Sería un paseo en esa hora temprana a la que llega el atardecer a estas alturas del año y junto al río al que las últimas lluvias hacen capaz de reflejar el verde de los castaños rodeándole y un pedazo de cielo que torna a morado, como casi siempre en las últimas semanas. Durante el paseo, así sin más, uno de los gigantes de hierro de los que te hablaba al principio aparecerá en tu escena para aportarte esa belleza hipnótica que no te esperabas encontrar entre óxidos y musgos, junto a maderas que empiezan a sucumbir al paso de las lluvias. Será justo ahí donde tengas además la certeza de que lo que ves es precioso por lo que fue, por todos los hombres y mujeres que, a todas horas, cada uno con sus planes, sus sueños y sus miserias, lo caminaban como ahora lo haces tú. Si te paras a pensarlo, todo se convierte en inspiración, en estética.

Cruzarás un montón de casas abandonadas por sus dueños, vías del tren que ahora están levantadas, obras interminables que ya ni recuerdas por qué hacían falta, un rebaño de ovejas y dos colonias de gatos a los que se ve a gusto, casi siempre dormitando. También habrá en tu paso un par de barriadas donde aún quedan niños, pocos, que a veces hasta juegan en la calle. Y preadolescentes que llevan el móvil en la mano con esa actitud de saber perfectamente a dónde van a grandes zancadas.

En algunas calles, porque ya es casi invierno, ha desaparecido el sol. Ya no volverá hasta finales de enero. Coincidirá en la recta del Pozu María Luisa con el cumpleaños de mi amiga Elisabet. Ha tardado tanto en llegar el frío y aún quedan miles de hojas por caer de los árboles. Verás el bus parar junto a la iglesia. Viene de alguna ciudad. Se bajan estudiantes, curritos y dos abuelos que llevan todo el día cuidando a los nietos. Han decidido que antes de "encuevarse", van a tomar un "culete". "Si hay fútbol, al bar no me lleves, José Luis". "Venga, muyer, nun seas repunante y toma una botellina". Irán sin mucha más discusión al chigre. Seguramente habrá fútbol.

Ya se está haciendo de noche, verás que en el paseo junto al río van menguando los caminantes. Y si tienes "suerte" (ahora entenderéis las comillas) hasta te puedes encontrar a cuatro jabalíes intentando cruzar todo el valle con sus dos carreteras, su río y su senda peatonal, sus edificios, comercios, bares, columpios. Ellos también creen que somos salvajes aquí.

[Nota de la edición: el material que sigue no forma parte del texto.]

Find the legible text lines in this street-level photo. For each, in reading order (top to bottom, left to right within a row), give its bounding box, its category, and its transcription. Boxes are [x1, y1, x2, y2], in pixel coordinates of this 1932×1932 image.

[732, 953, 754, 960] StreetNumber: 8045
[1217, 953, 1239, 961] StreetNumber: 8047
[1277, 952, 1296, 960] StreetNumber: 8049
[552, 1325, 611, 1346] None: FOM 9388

Hay muchas maneras de vivir en las cuencas y todas tienen una parte de nostalgia. Esto es así y en general nos gusta. Es imposible que la melancolía no dé señales en nosotros porque se nos inoculó al nacer el gen de la añoranza. Hay que asumirlo. Otros dirán que como Obélix cuando era niño, nos caímos en una marmita llena de señaldá, morriña para los gallegos. Pero si algo nos enseñó la película El hombre que mató a Liberty Valance es que cuando existe la leyenda es una tontería contar la realidad. No os echéis las manos a la cabeza. No tiene por qué ser malo. Como todo, en su justa medida y con alegría, porque como decía Almudena Grandes, "...es un arma superior al odio, las sonrisas más útiles, más feroces que los gestos de rabia y desaliento".